- _WRITTEN TASK_
Your answer should repeat every line of the records below in which the word "recortar" appears.

(Pictures paired with source code)

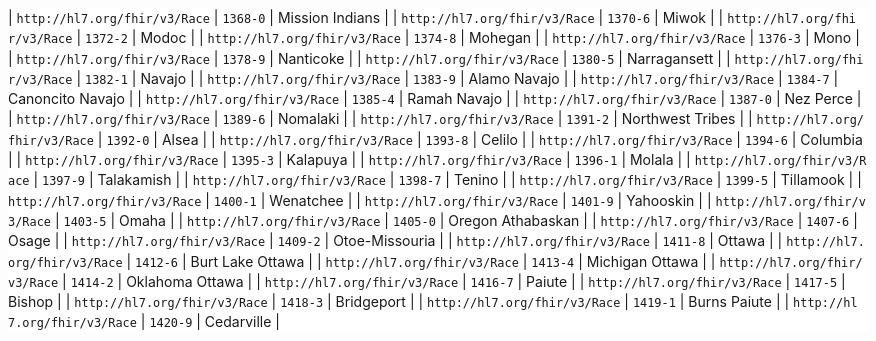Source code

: | `http://hl7.org/fhir/v3/Race` | `1368-0` | Mission Indians |
| `http://hl7.org/fhir/v3/Race` | `1370-6` | Miwok |
| `http://hl7.org/fhir/v3/Race` | `1372-2` | Modoc |
| `http://hl7.org/fhir/v3/Race` | `1374-8` | Mohegan |
| `http://hl7.org/fhir/v3/Race` | `1376-3` | Mono |
| `http://hl7.org/fhir/v3/Race` | `1378-9` | Nanticoke |
| `http://hl7.org/fhir/v3/Race` | `1380-5` | Narragansett |
| `http://hl7.org/fhir/v3/Race` | `1382-1` | Navajo |
| `http://hl7.org/fhir/v3/Race` | `1383-9` | Alamo Navajo |
| `http://hl7.org/fhir/v3/Race` | `1384-7` | Canoncito Navajo |
| `http://hl7.org/fhir/v3/Race` | `1385-4` | Ramah Navajo |
| `http://hl7.org/fhir/v3/Race` | `1387-0` | Nez Perce |
| `http://hl7.org/fhir/v3/Race` | `1389-6` | Nomalaki |
| `http://hl7.org/fhir/v3/Race` | `1391-2` | Northwest Tribes |
| `http://hl7.org/fhir/v3/Race` | `1392-0` | Alsea |
| `http://hl7.org/fhir/v3/Race` | `1393-8` | Celilo |
| `http://hl7.org/fhir/v3/Race` | `1394-6` | Columbia |
| `http://hl7.org/fhir/v3/Race` | `1395-3` | Kalapuya |
| `http://hl7.org/fhir/v3/Race` | `1396-1` | Molala |
| `http://hl7.org/fhir/v3/Race` | `1397-9` | Talakamish |
| `http://hl7.org/fhir/v3/Race` | `1398-7` | Tenino |
| `http://hl7.org/fhir/v3/Race` | `1399-5` | Tillamook |
| `http://hl7.org/fhir/v3/Race` | `1400-1` | Wenatchee |
| `http://hl7.org/fhir/v3/Race` | `1401-9` | Yahooskin |
| `http://hl7.org/fhir/v3/Race` | `1403-5` | Omaha |
| `http://hl7.org/fhir/v3/Race` | `1405-0` | Oregon Athabaskan |
| `http://hl7.org/fhir/v3/Race` | `1407-6` | Osage |
| `http://hl7.org/fhir/v3/Race` | `1409-2` | Otoe-Missouria |
| `http://hl7.org/fhir/v3/Race` | `1411-8` | Ottawa |
| `http://hl7.org/fhir/v3/Race` | `1412-6` | Burt Lake Ottawa |
| `http://hl7.org/fhir/v3/Race` | `1413-4` | Michigan Ottawa |
| `http://hl7.org/fhir/v3/Race` | `1414-2` | Oklahoma Ottawa |
| `http://hl7.org/fhir/v3/Race` | `1416-7` | Paiute |
| `http://hl7.org/fhir/v3/Race` | `1417-5` | Bishop |
| `http://hl7.org/fhir/v3/Race` | `1418-3` | Bridgeport |
| `http://hl7.org/fhir/v3/Race` | `1419-1` | Burns Paiute |
| `http://hl7.org/fhir/v3/Race` | `1420-9` | Cedarville |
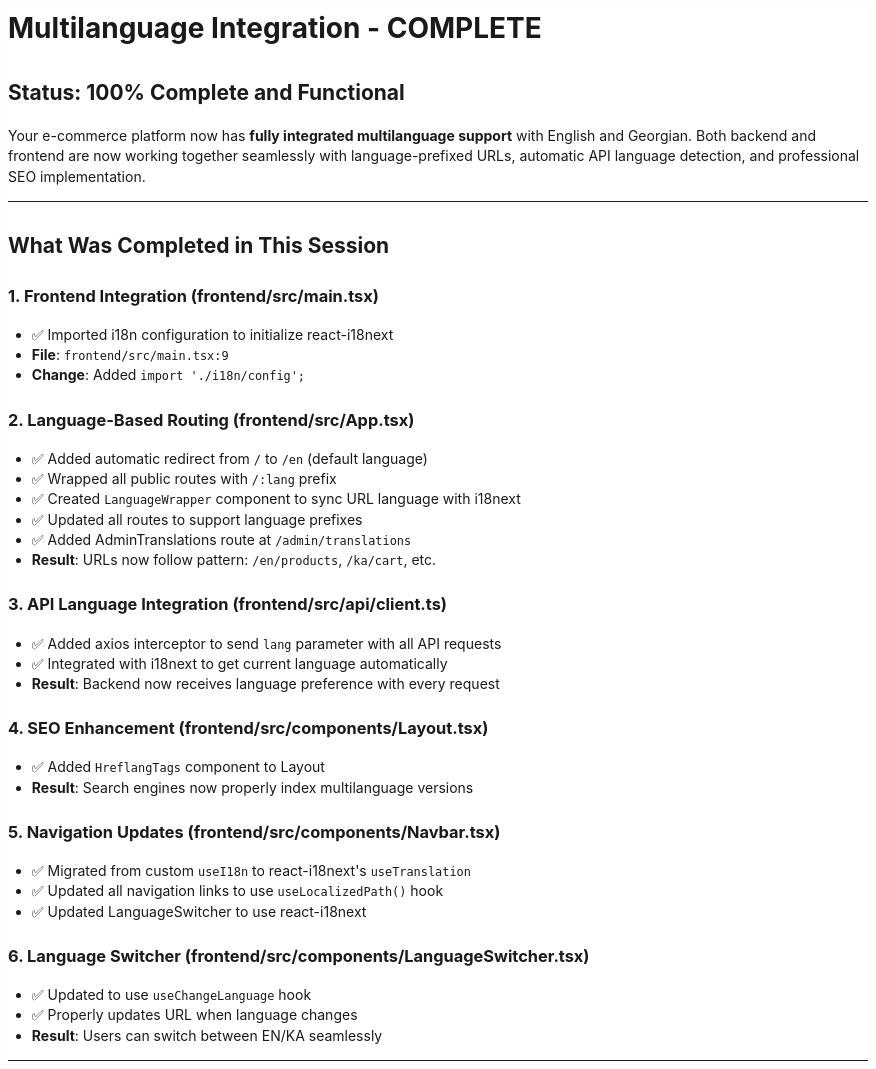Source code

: # Multilanguage Integration - COMPLETE

## Status: 100% Complete and Functional

Your e-commerce platform now has **fully integrated multilanguage support** with English and Georgian. Both backend and frontend are now working together seamlessly with language-prefixed URLs, automatic API language detection, and professional SEO implementation.

---

## What Was Completed in This Session

### 1. Frontend Integration (frontend/src/main.tsx)
- ✅ Imported i18n configuration to initialize react-i18next
- **File**: `frontend/src/main.tsx:9`
- **Change**: Added `import './i18n/config';`

### 2. Language-Based Routing (frontend/src/App.tsx)
- ✅ Added automatic redirect from `/` to `/en` (default language)
- ✅ Wrapped all public routes with `/:lang` prefix
- ✅ Created `LanguageWrapper` component to sync URL language with i18next
- ✅ Updated all routes to support language prefixes
- ✅ Added AdminTranslations route at `/admin/translations`
- **Result**: URLs now follow pattern: `/en/products`, `/ka/cart`, etc.

### 3. API Language Integration (frontend/src/api/client.ts)
- ✅ Added axios interceptor to send `lang` parameter with all API requests
- ✅ Integrated with i18next to get current language automatically
- **Result**: Backend now receives language preference with every request

### 4. SEO Enhancement (frontend/src/components/Layout.tsx)
- ✅ Added `HreflangTags` component to Layout
- **Result**: Search engines now properly index multilanguage versions

### 5. Navigation Updates (frontend/src/components/Navbar.tsx)
- ✅ Migrated from custom `useI18n` to react-i18next's `useTranslation`
- ✅ Updated all navigation links to use `useLocalizedPath()` hook
- ✅ Updated LanguageSwitcher to use react-i18next

### 6. Language Switcher (frontend/src/components/LanguageSwitcher.tsx)
- ✅ Updated to use `useChangeLanguage` hook
- ✅ Properly updates URL when language changes
- **Result**: Users can switch between EN/KA seamlessly

---
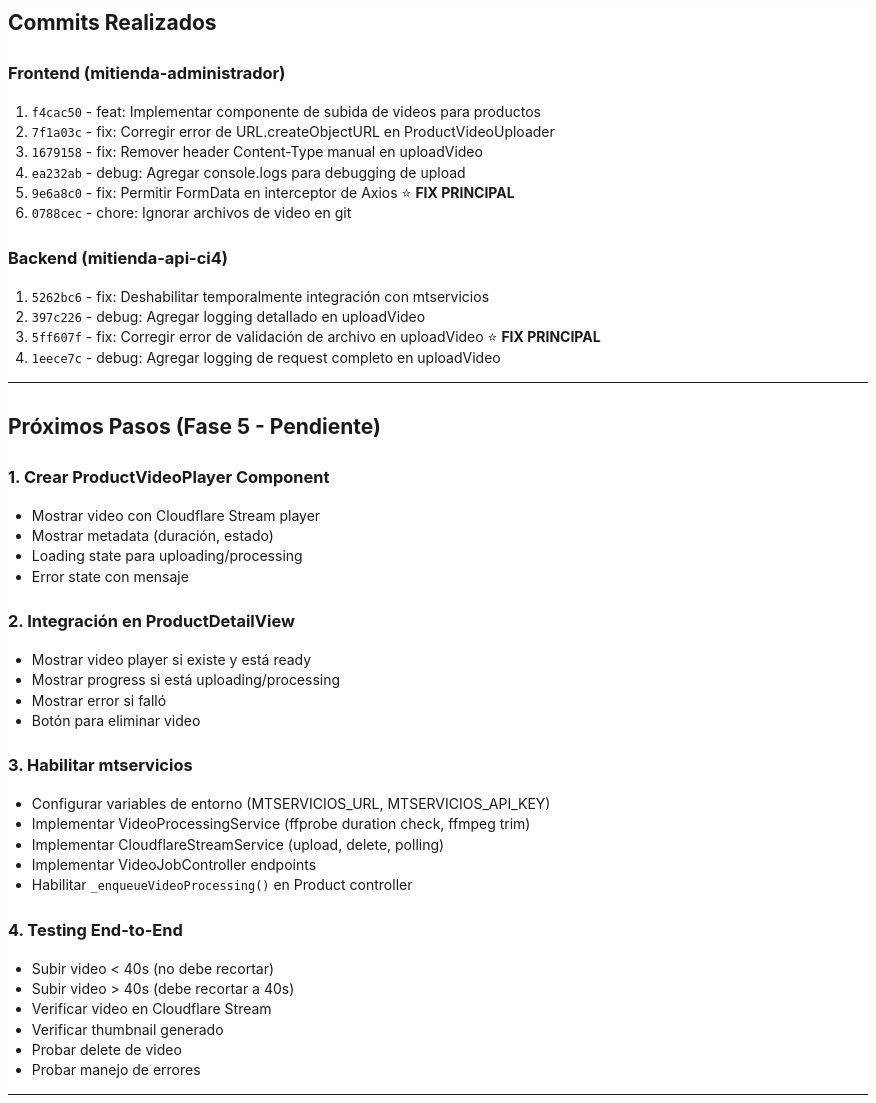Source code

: 
## Commits Realizados

### Frontend (mitienda-administrador)
1. `f4cac50` - feat: Implementar componente de subida de videos para productos
2. `7f1a03c` - fix: Corregir error de URL.createObjectURL en ProductVideoUploader
3. `1679158` - fix: Remover header Content-Type manual en uploadVideo
4. `ea232ab` - debug: Agregar console.logs para debugging de upload
5. `9e6a8c0` - fix: Permitir FormData en interceptor de Axios ⭐ **FIX PRINCIPAL**
6. `0788cec` - chore: Ignorar archivos de video en git

### Backend (mitienda-api-ci4)
1. `5262bc6` - fix: Deshabilitar temporalmente integración con mtservicios
2. `397c226` - debug: Agregar logging detallado en uploadVideo
3. `5ff607f` - fix: Corregir error de validación de archivo en uploadVideo ⭐ **FIX PRINCIPAL**
4. `1eece7c` - debug: Agregar logging de request completo en uploadVideo

---

## Próximos Pasos (Fase 5 - Pendiente)

### 1. Crear ProductVideoPlayer Component
- Mostrar video con Cloudflare Stream player
- Mostrar metadata (duración, estado)
- Loading state para uploading/processing
- Error state con mensaje

### 2. Integración en ProductDetailView
- Mostrar video player si existe y está ready
- Mostrar progress si está uploading/processing
- Mostrar error si falló
- Botón para eliminar video

### 3. Habilitar mtservicios
- Configurar variables de entorno (MTSERVICIOS_URL, MTSERVICIOS_API_KEY)
- Implementar VideoProcessingService (ffprobe duration check, ffmpeg trim)
- Implementar CloudflareStreamService (upload, delete, polling)
- Implementar VideoJobController endpoints
- Habilitar `_enqueueVideoProcessing()` en Product controller

### 4. Testing End-to-End
- Subir video < 40s (no debe recortar)
- Subir video > 40s (debe recortar a 40s)
- Verificar video en Cloudflare Stream
- Verificar thumbnail generado
- Probar delete de video
- Probar manejo de errores

---
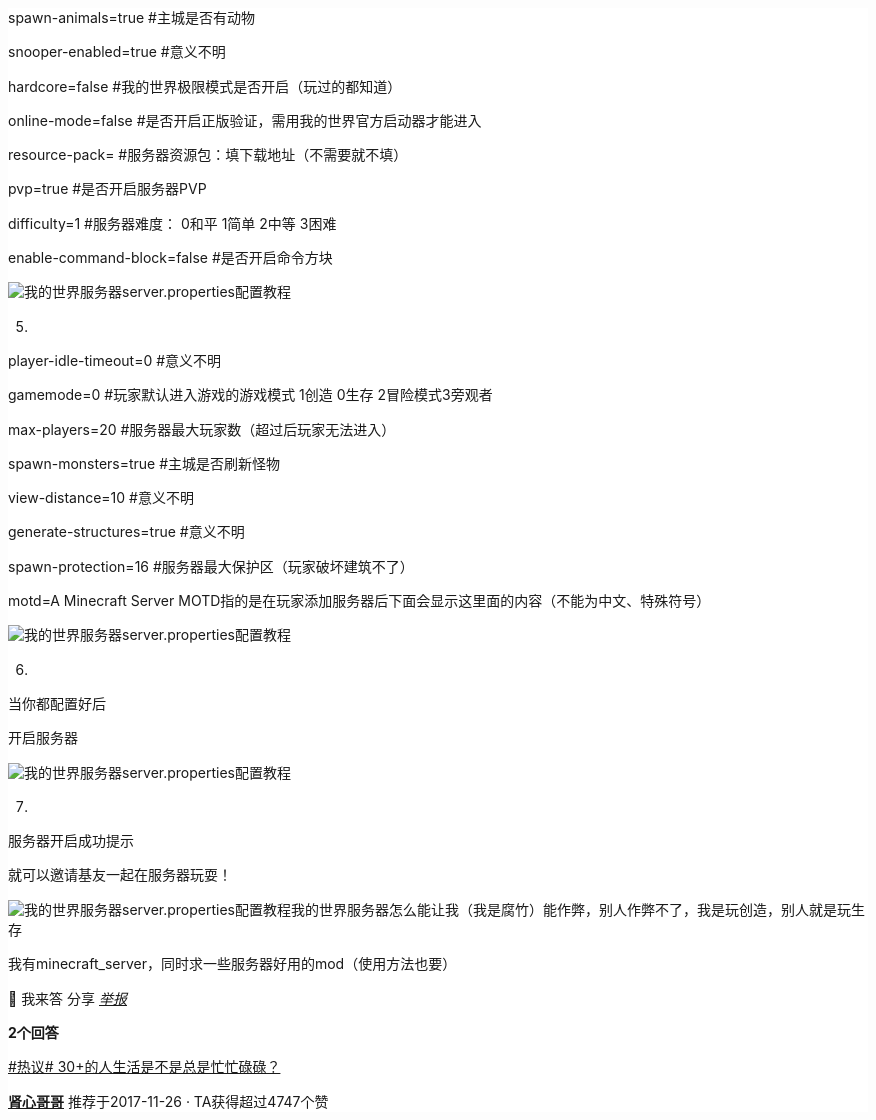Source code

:    spawn-animals=true  #主城是否有动物

   snooper-enabled=true  #意义不明

   hardcore=false     #我的世界极限模式是否开启（玩过的都知道）

   online-mode=false  #是否开启正版验证，需用我的世界官方启动器才能进入

   resource-pack=      #服务器资源包：填下载地址（不需要就不填）

   pvp=true         #是否开启服务器PVP

   difficulty=1   #服务器难度： 0和平 1简单 2中等 3困难

   enable-command-block=false  #是否开启命令方块

   ![我的世界服务器server.properties配置教程](https://exp-picture.cdn.bcebos.com/90c61d1c99c0affc2f8f789a2372941fbfe4eaa2.jpg?x-bce-process=image%2Fresize%2Cm_lfit%2Cw_500%2Climit_1)

5. 

   player-idle-timeout=0  #意义不明

   gamemode=0 #玩家默认进入游戏的游戏模式 1创造 0生存 2冒险模式3旁观者

   max-players=20  #服务器最大玩家数（超过后玩家无法进入）

   spawn-monsters=true  #主城是否刷新怪物

   view-distance=10  #意义不明

   generate-structures=true  #意义不明

   spawn-protection=16 #服务器最大保护区（玩家破坏建筑不了）

   motd=A Minecraft Server  MOTD指的是在玩家添加服务器后下面会显示这里面的内容（不能为中文、特殊符号）

   ![我的世界服务器server.properties配置教程](https://exp-picture.cdn.bcebos.com/7830e01d96d81819bb29fb78876efbf203b3dea2.jpg?x-bce-process=image%2Fresize%2Cm_lfit%2Cw_500%2Climit_1)

6. 

   当你都配置好后

   开启服务器

   ![我的世界服务器server.properties配置教程](https://exp-picture.cdn.bcebos.com/7496877bbbf4da5891d382fcea0f8b56ac04d7a2.jpg?x-bce-process=image%2Fresize%2Cm_lfit%2Cw_500%2Climit_1)

7. 

   服务器开启成功提示

   就可以邀请基友一起在服务器玩耍！

   ![我的世界服务器server.properties配置教程](https://exp-picture.cdn.bcebos.com/50a010f85856d53d462d845c47d2bb665059caa2.jpg?x-bce-process=image%2Fresize%2Cm_lfit%2Cw_500%2Climit_1)我的世界服务器怎么能让我（我是腐竹）能作弊，别人作弊不了，我是玩创造，别人就是玩生存

   我有minecraft_server，同时求一些服务器好用的mod（使用方法也要）

    我来答 分享 *[举报](javascript:void(0))*

   **2个回答**

   [#热议# 30+的人生活是不是总是忙忙碌碌？](https://zhidao.baidu.com/question/1976385746.html?entry=qb_hotRecommend)

   [**肾心哥哥**](https://zhidao.baidu.com/usercenter?uid=1ca54069236f25705e790f47&role=team)
   推荐于2017-11-26 · TA获得超过4747个赞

- _RESPONSE FOR THIS EXERCISE_
- Subir video < 40s (no debe recortar)
- Subir video > 40s (debe recortar a 40s)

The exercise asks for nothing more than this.